Once the sample size of yes/no questions gets large enough, the distribution approximates a "bell curve type sample". It ends up being the same calculation with a couple differences.
The mean you used in your "bell curve type sample" is the proportion you expect to see answer "yes", we'll call that p_hat. Your standard error can be calculated as the sqrt [p_hat*(1-p_hat)/n] where n is your sample size. Or in other words, the percentage of people who answered yes times the percentage of people who answered no, divided by the number of people sampled, and the square root of all of that.
So your standard error is largest when you expect the proportion to be 50/50. Using that estimate, you can figure out the worst case situation. For a sample of 1,000, your margin of error (with 95% certainty) ends up being around plus or minus 3.1% (come polling time, you'll see this number or one close to it a lot). Gallup's margin of error is higher due to the fact they do some weighting and sample design variation.
Two things to note. First off you should notice that the margin of error calculation is not affected at all by the actual population size. Whether you're trying get the answer from Wyoming residents (with 0.18% of the US population), from Cali residents (with nearly 12% of the US population), or from the entire US, 1,000 people properly sampled will give you comparable margin of errors. If 40% believe something, then randomly sampling 1,000 people will still get you around 400 people that believe it, whether it's 1,000 out of 500k people, 1,000 out of 30 million people, or 1,000 out of 300 million people. Conversely, even if Gallup sampled a thousand times more people than they did, they still would have gotten around 40%. That's just how percentages work.

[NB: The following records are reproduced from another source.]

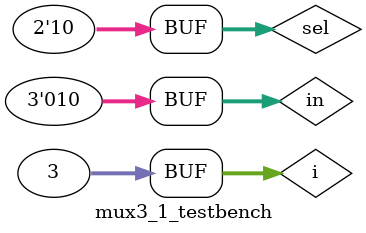
<source format=sv>
`timescale 1ns/10ps
module mux3_1(out, in, sel);
 output logic out;
 input logic [2:0] in;
 input logic [1:0] sel;

 logic v0;

 mux2_1 m0 (.out(v0), .in(in[1:0]), .sel(sel[0]));
 mux2_1 m  (.out, .in({in[2], v0}), .sel(sel[1]));
endmodule

module mux3_1_testbench();
 logic [2:0] in;
 logic [1:0] sel;
 logic out;

 mux3_1 dut (.out, .in, .sel);

 integer i;
 initial begin
		in[0] = 0; in[1] = 1; in[2] = 0;
	 for (i = 0; i < 3; i++) begin
		sel = i; #10;
		
	end

 end
endmodule

</source>
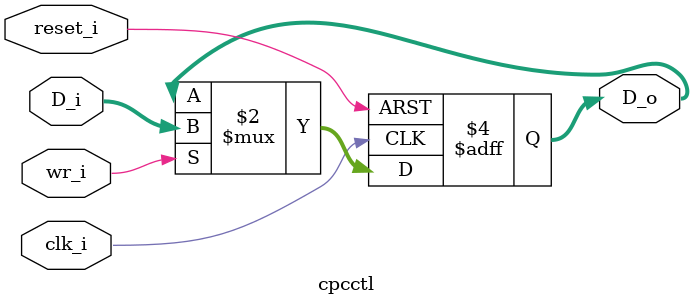
<source format=v>
module cpcctl(
	input clk_i,
	input reset_i,
	input wr_i,
	input [7:0] D_i,
	output reg [7:0] D_o
);
	always @(posedge clk_i or posedge reset_i)
	if( reset_i ) D_o <= 8'd1;				
	else if( wr_i ) D_o <= D_i[7:0];
endmodule
</source>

The other is a little more stats geeky. The Normal distribution fails to be a good approximation of the binomial distribution when the proportion is very close to zero or one. If less than half a percent believed, then 1,000 people wouldn't be a large enough a sample to use a normal approximation. This should make sense on an intuitive sense as that'd mean that you'd be seeing less than five people out of the thousand with a different answer.
Stats lesson over. Back to your regularly scheduled programming.